I have heard Steve Earle, the author of the book’s foreword say that he is against the death penalty because when the state kills someone he, as a member of a democracy, has played a role in that execution and that is not palatable to him. The more time I spend with defendants the more I believe that when a person is murdered by an individual who was failed miserably, we as a society bear some of the responsibility.

OUP: How did you first get involved with family members of death row defendants?

Beck: I started consulting on capital cases and saw their pain. Once I realized the profound nature of that pain it became startling to me that here was a population so intimately affected, and yet they were entirely left out of capital punishment discourse. Consequently their needs for services and support were ignored and they were excluded from the debate regarding capital punishment. As a social worker our job is to identify needs, take on unpopular populations and causes, and bring important voices into the public eye. So I suspect in some ways, once I saw the pain, I really had no other choice.

OUP: What do you wish the public understood about death row families?

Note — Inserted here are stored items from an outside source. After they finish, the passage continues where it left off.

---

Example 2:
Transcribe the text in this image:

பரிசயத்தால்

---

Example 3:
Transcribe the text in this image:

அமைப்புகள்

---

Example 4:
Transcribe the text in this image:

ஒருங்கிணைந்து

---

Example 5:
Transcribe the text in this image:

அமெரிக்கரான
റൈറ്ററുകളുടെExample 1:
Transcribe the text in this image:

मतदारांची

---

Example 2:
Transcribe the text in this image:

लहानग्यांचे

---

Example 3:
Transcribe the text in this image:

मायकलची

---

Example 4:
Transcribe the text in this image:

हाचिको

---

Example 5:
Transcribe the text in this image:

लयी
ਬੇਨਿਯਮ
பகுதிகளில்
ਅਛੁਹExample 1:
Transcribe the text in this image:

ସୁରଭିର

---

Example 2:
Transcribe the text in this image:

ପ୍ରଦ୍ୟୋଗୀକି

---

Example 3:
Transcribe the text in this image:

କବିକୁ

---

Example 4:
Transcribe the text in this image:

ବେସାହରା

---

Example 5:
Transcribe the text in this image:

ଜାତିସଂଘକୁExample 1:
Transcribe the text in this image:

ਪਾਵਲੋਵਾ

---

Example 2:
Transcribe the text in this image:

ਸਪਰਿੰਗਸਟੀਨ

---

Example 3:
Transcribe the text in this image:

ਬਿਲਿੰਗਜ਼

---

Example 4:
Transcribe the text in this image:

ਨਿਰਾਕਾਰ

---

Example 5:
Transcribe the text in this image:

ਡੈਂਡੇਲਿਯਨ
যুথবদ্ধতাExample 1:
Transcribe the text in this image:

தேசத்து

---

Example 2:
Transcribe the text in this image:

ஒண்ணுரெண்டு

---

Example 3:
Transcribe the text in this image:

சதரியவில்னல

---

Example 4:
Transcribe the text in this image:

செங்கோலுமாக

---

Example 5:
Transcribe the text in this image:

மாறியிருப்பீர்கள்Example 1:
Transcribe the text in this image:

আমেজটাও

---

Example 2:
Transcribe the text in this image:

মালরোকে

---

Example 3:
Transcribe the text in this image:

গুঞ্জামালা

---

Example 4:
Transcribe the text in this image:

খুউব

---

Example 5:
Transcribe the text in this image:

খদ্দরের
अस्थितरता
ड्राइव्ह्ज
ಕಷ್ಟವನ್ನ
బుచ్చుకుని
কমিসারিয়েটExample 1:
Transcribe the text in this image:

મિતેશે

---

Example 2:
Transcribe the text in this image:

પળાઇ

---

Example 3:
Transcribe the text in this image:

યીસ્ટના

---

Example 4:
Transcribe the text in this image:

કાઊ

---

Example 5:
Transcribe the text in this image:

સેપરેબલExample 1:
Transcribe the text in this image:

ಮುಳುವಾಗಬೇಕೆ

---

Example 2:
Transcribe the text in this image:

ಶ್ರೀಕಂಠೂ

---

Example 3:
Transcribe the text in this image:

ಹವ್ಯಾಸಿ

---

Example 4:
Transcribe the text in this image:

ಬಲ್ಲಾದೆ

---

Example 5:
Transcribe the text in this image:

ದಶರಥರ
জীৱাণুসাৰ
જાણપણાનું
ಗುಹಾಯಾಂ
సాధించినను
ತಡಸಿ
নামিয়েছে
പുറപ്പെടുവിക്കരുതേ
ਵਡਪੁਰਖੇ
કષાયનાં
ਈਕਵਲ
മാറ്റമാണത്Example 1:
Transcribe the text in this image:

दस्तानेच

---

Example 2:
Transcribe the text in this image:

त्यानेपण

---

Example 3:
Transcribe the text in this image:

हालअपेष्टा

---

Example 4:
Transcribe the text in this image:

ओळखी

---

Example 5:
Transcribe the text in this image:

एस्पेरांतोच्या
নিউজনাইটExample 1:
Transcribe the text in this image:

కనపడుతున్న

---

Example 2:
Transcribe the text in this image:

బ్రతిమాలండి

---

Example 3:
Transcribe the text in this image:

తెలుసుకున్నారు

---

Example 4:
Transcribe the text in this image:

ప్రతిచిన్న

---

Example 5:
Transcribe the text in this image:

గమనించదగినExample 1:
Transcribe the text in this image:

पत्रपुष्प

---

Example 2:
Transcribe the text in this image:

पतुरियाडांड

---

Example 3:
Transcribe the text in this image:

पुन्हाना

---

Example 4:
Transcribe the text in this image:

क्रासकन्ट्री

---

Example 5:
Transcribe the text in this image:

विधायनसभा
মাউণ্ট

Beck: First, that they did nothing wrong, and I am confident that most would like me to add that despite this they are blamed and punished. Many are blamed by their communities, some are shunned by their churches, and all feel abused by the criminal justice system

The combination of their worry for their family member, their own experiences of punishment, and feelings of guilt or shame, result in feelings of intense pain. Their pain is real, profound, and has affects on their own lives and health as well as the lives and health of their families and communities. Their pain occurs against a backdrop of silence and isolation.

The experience of having a loved one on death row is unique. I recently read a book that explored the emotional consequences of having a family member in prison. Because the book was written in England the author did not have to contend with the death penalty, and basically what she said is that after several years, about three, the families stabilize and move forward. This is not the case for many death row family members. These individuals live multiple years in suspended animation and then, all too often, faced their most dreaded fear.

OUP: What alternatives are there to the death penalty that might be more productive for society to invest in?

Beck: Basically for murder or other capital offenses such as terrorism there really is only two choices– prison or the death penalty. While there is a lot of literature about the death penalty, its costs, biases, and deterrent effect, I think it comes down to asking what can be gained if there was not a death penalty, and Colorado, for example, has developed an interesting answer. Given that death penalty trials are expensive, there has been a move in the state legislature to abolish the death penalty and to use that money to solving cold cases, a move largely supported by family members who lost a loved one to homicide.

There are many useful ways in which money could be diverted, and if that were to occur I believe that family member who lost a loved one to homicide should be a part of determining those usages.